Exercise aim.
The answer is to contain only the line containing "table_cell [1313, 90, 1681, 257]" and the lines after it through the last one, each reproduced exactly as it appears below.

Material for this exercise.
◇ ◇ ◇ ◇ ◇ ◇ ◇

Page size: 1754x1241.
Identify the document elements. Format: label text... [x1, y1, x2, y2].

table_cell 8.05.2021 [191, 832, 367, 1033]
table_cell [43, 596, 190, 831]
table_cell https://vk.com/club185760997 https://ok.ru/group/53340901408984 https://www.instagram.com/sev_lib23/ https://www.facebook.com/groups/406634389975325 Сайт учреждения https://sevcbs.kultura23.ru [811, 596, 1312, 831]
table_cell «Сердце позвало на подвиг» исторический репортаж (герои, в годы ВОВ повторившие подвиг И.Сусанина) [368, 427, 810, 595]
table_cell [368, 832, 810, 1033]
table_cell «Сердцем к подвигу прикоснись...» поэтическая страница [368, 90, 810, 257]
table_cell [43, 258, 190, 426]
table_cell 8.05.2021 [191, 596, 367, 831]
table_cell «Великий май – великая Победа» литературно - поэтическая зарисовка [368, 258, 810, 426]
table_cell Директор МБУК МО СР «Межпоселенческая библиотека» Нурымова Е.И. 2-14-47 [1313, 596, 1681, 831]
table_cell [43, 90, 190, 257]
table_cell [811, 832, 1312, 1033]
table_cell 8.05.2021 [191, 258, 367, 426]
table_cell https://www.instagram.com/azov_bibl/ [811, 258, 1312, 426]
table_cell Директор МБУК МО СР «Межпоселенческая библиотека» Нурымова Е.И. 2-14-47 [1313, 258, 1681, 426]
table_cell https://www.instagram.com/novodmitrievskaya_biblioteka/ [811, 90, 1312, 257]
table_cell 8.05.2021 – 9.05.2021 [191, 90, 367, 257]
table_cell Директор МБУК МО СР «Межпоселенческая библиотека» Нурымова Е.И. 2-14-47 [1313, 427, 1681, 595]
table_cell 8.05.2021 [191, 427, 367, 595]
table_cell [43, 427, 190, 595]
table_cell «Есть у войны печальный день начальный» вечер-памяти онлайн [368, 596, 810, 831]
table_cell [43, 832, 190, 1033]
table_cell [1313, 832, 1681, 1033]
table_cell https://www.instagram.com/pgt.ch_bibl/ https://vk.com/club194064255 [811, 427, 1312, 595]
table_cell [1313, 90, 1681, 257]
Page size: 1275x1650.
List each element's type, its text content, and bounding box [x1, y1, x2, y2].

◇ ◇ ◇ ◇ ◇ ◇ ◇

Exercise solution.
table_cell [1313, 90, 1681, 257]
Page size: 1275x1650.
List each element's type, its text content, and bounding box [x1, y1, x2, y2].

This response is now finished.